Okay, so you have looked at how the medication is administered, next is the safety of the medication. This is looking at the safety of the medication, the side effects, any warnings that may come with the medication, etc. This is obviously a VERY IMPORTANT step that needs to be taken into account.

Okay, so what’s next? You’ve looked at administration and safety/side effects? What else could there be? Well… I haven’t run in to this problem, but it’s always good to check and make sure that there are no issues with the medication you are interested in taking interacting with any current medications you are taking for anything else.

Now, the dreaded COST of the medicine, cause of course, there is going to be the cost of medicine… that might take a bit to find out what it will be with your insurance, but you should be able to get an estimate. Also, each DMD/DMT company most likely offers a financial support program of some sort that your neurologist can point you in the right direction to, or of course, many of the MS Resources.

So what’s next? You think you’re done? Most would think so… But, this is where I get… annoyed? I wouldn’t really say annoyed… maybe just disappointed that patients aren’t even aware or even know HOW to find the information that they really SHOULD be able to EASILY search for when it comes to the search on which medication they want to start with. The science of how the medication works, the relapse reduction rate, etc. I know… Science… My son loves it, me… not so much. But, I will say this… It’s good information to know when it’s time to choose a medication when managing your MS. This is also information you can ask your neurologist.

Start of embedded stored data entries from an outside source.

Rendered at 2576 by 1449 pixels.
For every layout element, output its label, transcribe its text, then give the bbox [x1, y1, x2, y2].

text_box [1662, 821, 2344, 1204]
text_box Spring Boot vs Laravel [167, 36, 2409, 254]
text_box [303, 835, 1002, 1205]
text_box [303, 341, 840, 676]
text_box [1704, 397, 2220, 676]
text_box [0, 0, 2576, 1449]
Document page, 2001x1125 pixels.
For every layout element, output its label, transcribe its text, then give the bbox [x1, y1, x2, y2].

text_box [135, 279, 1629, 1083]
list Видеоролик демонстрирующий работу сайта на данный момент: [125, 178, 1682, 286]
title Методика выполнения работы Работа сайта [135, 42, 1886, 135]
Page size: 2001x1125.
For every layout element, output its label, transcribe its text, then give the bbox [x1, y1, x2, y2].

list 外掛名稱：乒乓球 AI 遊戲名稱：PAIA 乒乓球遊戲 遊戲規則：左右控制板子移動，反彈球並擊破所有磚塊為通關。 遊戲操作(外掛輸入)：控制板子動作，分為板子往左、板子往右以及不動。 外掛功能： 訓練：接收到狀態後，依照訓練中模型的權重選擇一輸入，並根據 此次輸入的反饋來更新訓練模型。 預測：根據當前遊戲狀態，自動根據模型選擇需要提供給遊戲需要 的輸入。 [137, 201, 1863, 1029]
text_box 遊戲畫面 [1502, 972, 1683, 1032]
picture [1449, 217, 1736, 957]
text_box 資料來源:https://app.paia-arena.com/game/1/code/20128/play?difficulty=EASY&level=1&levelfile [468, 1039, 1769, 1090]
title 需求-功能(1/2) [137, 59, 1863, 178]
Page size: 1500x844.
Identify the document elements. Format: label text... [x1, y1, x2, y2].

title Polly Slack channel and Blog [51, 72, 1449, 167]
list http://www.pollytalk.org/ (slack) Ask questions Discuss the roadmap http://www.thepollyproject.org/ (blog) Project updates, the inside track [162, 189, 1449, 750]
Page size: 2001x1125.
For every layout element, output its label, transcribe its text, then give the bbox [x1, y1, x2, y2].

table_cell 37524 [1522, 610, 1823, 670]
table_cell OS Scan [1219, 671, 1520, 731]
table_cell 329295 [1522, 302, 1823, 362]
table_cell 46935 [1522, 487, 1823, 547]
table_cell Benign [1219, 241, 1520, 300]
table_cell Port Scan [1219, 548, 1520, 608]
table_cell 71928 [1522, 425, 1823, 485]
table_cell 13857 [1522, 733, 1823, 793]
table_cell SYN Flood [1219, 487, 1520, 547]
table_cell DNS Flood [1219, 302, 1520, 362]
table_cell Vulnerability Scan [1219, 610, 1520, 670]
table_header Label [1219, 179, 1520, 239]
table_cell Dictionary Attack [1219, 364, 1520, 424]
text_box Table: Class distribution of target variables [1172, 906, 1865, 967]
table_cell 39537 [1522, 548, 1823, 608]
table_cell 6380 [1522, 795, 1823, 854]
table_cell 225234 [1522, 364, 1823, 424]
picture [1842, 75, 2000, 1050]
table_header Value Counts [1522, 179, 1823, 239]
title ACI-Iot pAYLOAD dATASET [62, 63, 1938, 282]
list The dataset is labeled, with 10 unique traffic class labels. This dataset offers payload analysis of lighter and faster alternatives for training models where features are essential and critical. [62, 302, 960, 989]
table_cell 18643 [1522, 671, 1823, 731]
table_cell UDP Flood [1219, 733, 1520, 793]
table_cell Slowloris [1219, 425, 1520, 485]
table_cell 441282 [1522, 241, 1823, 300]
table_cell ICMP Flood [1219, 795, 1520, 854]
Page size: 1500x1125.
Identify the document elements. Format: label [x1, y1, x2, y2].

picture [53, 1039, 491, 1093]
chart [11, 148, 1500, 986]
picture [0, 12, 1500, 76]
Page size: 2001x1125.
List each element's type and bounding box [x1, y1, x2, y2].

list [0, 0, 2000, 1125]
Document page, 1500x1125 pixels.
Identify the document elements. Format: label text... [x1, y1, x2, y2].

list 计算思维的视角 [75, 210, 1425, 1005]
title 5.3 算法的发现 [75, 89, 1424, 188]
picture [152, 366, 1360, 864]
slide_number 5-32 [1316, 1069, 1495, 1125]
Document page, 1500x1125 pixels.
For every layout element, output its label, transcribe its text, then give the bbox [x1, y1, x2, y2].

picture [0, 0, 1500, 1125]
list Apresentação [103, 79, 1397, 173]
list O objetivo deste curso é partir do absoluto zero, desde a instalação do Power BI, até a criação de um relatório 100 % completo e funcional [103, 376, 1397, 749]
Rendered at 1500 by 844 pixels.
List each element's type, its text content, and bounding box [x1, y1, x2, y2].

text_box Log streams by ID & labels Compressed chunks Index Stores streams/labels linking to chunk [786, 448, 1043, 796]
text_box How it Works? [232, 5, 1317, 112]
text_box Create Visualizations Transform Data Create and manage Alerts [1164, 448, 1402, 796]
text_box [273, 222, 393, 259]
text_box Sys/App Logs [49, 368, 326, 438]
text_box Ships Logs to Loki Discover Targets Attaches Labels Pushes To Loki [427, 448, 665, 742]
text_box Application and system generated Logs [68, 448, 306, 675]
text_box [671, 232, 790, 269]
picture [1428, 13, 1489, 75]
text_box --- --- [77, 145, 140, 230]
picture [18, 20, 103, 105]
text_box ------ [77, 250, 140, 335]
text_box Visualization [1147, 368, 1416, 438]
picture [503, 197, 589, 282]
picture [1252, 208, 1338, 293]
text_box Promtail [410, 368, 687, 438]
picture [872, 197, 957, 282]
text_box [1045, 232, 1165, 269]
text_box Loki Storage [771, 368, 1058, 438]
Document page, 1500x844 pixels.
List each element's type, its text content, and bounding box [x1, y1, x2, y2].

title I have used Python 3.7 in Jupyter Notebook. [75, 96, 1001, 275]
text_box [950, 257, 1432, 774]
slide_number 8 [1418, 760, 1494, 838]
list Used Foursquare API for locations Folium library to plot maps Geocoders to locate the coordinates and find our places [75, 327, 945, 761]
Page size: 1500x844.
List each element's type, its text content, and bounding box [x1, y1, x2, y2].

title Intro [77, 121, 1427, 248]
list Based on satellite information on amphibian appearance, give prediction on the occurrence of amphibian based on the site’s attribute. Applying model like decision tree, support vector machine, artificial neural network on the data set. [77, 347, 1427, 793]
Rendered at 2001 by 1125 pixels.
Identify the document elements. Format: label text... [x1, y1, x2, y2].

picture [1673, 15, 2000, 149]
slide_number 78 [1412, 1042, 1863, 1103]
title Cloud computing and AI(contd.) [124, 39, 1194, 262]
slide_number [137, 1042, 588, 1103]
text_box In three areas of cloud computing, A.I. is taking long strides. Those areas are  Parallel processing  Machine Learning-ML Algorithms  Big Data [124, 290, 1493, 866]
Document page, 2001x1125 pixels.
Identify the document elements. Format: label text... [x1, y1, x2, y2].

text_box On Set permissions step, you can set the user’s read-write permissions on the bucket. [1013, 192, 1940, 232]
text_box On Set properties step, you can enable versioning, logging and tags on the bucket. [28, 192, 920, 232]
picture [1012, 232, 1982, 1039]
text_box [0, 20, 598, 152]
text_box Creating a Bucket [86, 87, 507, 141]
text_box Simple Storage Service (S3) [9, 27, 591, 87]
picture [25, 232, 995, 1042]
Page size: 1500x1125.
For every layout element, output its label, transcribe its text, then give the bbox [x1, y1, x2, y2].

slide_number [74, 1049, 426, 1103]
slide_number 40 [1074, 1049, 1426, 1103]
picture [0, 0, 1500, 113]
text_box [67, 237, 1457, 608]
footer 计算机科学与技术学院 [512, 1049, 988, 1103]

As you can see this is a very passionate topic for me, sorry if I babbled too much, but I really want to let the patients and their loved ones know that there are more things to know about the medications you are choosing, when it comes to that time.

Also, if you have gone through medication after medication and you haven’t found anything that works… you aren’t the only one, don’t ever forget that. Just remember that there ARE things being studied in the MS Pipeline that look VERY promising for MS Patients, even for those with more progressive forms of MS. You can see what I’m talking about by clicking here. Be sure to check back about MS Research often!

As for the topic about medicating and not medicating, choosing meds about symptoms and using alternative treatments are topics I will get to on the next few articles in the near future!

Wishing everyone the best! Try to stay cool!